Impacts of the Local arm on the local circular velocity inferred from the Gaia DR3 young stars in the Milky Way

TL;DR

This study uses Gaia DR3 data and simulations to analyze how the Local arm influences local circular velocity measurements, revealing that the Local arm affects kinematic estimates and suggesting a method to infer the true azimuthally averaged circular velocity.

Contribution

The paper introduces a method to account for the Local arm's impact on circular velocity measurements using Gaia data and simulation comparisons.

Findings

The Local arm influences the kinematics of young stars near the Sun.

The measured local circular velocity is affected by the Local arm's co-rotation resonance.

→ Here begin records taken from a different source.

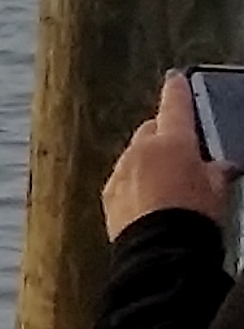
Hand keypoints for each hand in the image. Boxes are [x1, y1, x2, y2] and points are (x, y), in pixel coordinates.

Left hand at [104, 68, 233, 235]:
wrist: (160, 250)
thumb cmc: (195, 215)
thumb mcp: (217, 189)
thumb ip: (216, 171)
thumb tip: (220, 166)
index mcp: (172, 142)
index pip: (175, 106)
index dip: (177, 90)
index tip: (175, 78)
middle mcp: (140, 151)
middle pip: (151, 130)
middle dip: (163, 133)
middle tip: (180, 148)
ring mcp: (121, 172)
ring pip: (134, 155)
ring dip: (148, 160)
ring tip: (167, 180)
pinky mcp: (109, 195)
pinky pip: (123, 178)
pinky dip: (135, 181)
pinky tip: (149, 197)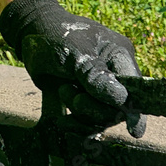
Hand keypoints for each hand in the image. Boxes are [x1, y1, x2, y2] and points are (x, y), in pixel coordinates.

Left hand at [0, 0, 145, 137]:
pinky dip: (76, 124)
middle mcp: (115, 76)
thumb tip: (121, 100)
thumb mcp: (76, 53)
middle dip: (95, 109)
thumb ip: (98, 77)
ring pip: (103, 117)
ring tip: (63, 91)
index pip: (135, 88)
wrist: (30, 34)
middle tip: (73, 97)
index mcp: (120, 57)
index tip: (134, 131)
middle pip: (118, 108)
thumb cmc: (55, 35)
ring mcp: (101, 90)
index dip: (135, 111)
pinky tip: (63, 122)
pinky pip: (89, 122)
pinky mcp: (86, 100)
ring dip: (82, 112)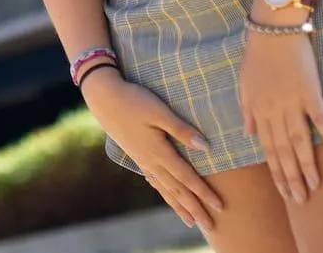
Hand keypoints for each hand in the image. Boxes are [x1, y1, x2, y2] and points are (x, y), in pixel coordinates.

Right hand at [81, 73, 223, 231]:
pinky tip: (167, 195)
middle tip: (210, 226)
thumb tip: (206, 147)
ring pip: (164, 189)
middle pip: (177, 190)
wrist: (103, 96)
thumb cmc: (133, 99)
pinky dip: (164, 192)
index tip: (219, 206)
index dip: (203, 193)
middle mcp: (150, 161)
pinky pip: (154, 181)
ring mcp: (142, 159)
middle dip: (194, 208)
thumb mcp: (159, 111)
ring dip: (179, 206)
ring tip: (191, 221)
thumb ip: (182, 130)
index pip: (186, 178)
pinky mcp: (136, 154)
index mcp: (158, 151)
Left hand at [238, 25, 322, 203]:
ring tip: (316, 187)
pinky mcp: (311, 92)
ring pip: (300, 142)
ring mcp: (293, 102)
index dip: (275, 171)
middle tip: (300, 200)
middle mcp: (274, 110)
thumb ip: (246, 109)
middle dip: (291, 177)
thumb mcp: (244, 82)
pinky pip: (321, 120)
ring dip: (308, 166)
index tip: (283, 191)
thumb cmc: (258, 53)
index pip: (267, 148)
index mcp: (257, 109)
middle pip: (283, 151)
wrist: (274, 27)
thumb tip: (248, 134)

The azimuthally averaged circular velocity near the Sun is estimated at approximately 234 km/s.

Abstract

A simple one-dimensional axisymmetric disc model is applied to the kinematics of OB stars near the Sun obtained from Gaia DR3 catalogue. The model determines the 'local centrifugal speed' $V_\mathrm{c}(R_{0})$ - defined as the circular velocity in the Galactocentric rest frame, where the star would move in a near-circular orbit if the potential is axisymmetric with the local potential of the Galaxy. We find that the $V_\mathrm{c}(R_{0})$ values and their gradient vary across the selected region of stars within the solar neighbourhood. By comparing with an N-body/hydrodynamic simulation of a Milky Way-like galaxy, we find that the kinematics of the young stars in the solar neighbourhood is affected by the Local arm, which makes it difficult to measure $V_\mathrm{c}(R_{0})$. However, from the resemblance between the observational data and the simulation, we suggest that the known rotational velocity gap between the Coma Bernices and Hyades-Pleiades moving groups could be driven by the co-rotation resonance of the Local arm, which can be used to infer the azimuthally averaged circular velocity. We find that $V_\mathrm{c}(R)$ obtained from the $\mathrm{D}<2$ kpc sample is well matched with this gap at the position of the Local arm. Hence, we argue that our results from the $\mathrm{D}<2$ kpc sample, $V_\mathrm{c}(R_{0})= 233.95\pm2.24$ km $\mathrm{s}^{-1}$, is close to the azimuthally averaged circular velocity rather than the local centrifugal speed, which is influenced by the presence of the Local arm.